The main symptom is ankle pain, often when standing or weight bearing. As cartilage injuries have a poor spontaneous healing response, symptomatic OLTs often require surgical treatment.

How is an osteochondral lesion of the talus diagnosed?

Foot and ankle surgeons may have a suspicion for OLT from a patient’s history and symptoms. Routine x-rays often miss up to 50% of these injuries as it is unable to detect overlying cartilage injuries. Therefore, an MRI is recommended for a definitive diagnosis with high sensitivity to cartilage and bone changes. MRI can also detect other related pathology, such as ligament or tendon injuries.

How is an osteochondral lesion of the talus treated?

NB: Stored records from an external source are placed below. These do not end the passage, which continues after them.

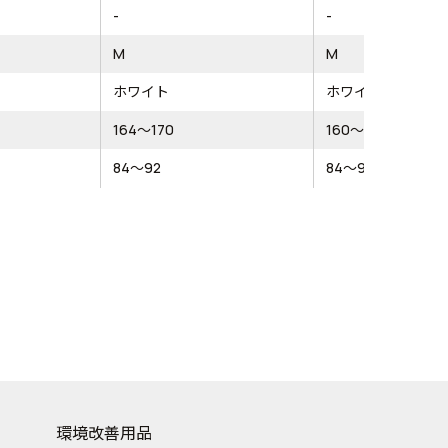
-
-
M
M
ホワイト
ホワイト
164～170
160～170
84～92
84～92
環境改善用品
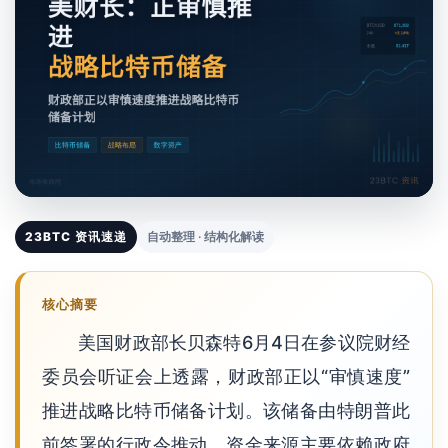
23BTC 资讯速递
自动整理 · 结构化解读
核心摘要
美国财政部长贝森特6月4日在参议院财经
委员会听证会上透露，财政部正以“审慎速度”
推进战略比特币储备计划。该储备由特朗普此
前签署的行政令推动，资金来源主要依赖政府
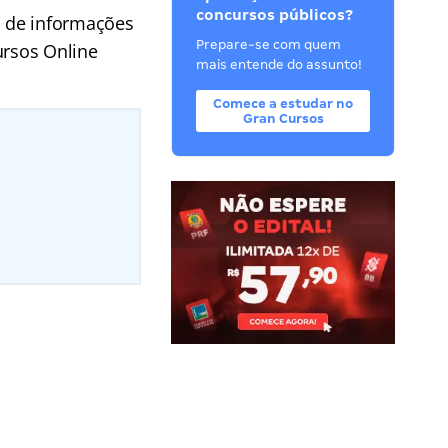
concursos públicos?
o de informações
Prepare-se com quem
ursos Online
mais entende do assunto!
Comece a estudar no
Gran Cursos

Lesion size and location determine the appropriate treatment strategy. Reparative procedures such as bone marrow stimulation is indicated for lesions of less than 10 mm in diameter and performed by minimally invasive arthroscopic techniques. Injured cartilage and bone are removed to promote healing stimulation. Larger lesions are best treated with replacement procedures including autologous osteochondral transplantation.

Biological agents such as platelet-rich plasma (PRP) and bone marrow aspirate concentrate (BMAC) have been more recently studied as an adjunct to surgical treatment and good evidence of effectiveness is established. These biologics release a number of cytokines and growth factors that stimulate the healing of cartilage and bone. OLTs are common. Any player who has an ankle sprain that is not resolving should consider an MRI to out rule these cartilage injuries. Treatment, when started soon, shows excellent outcomes with the addition of biologic adjuvants. These outcomes have been improving.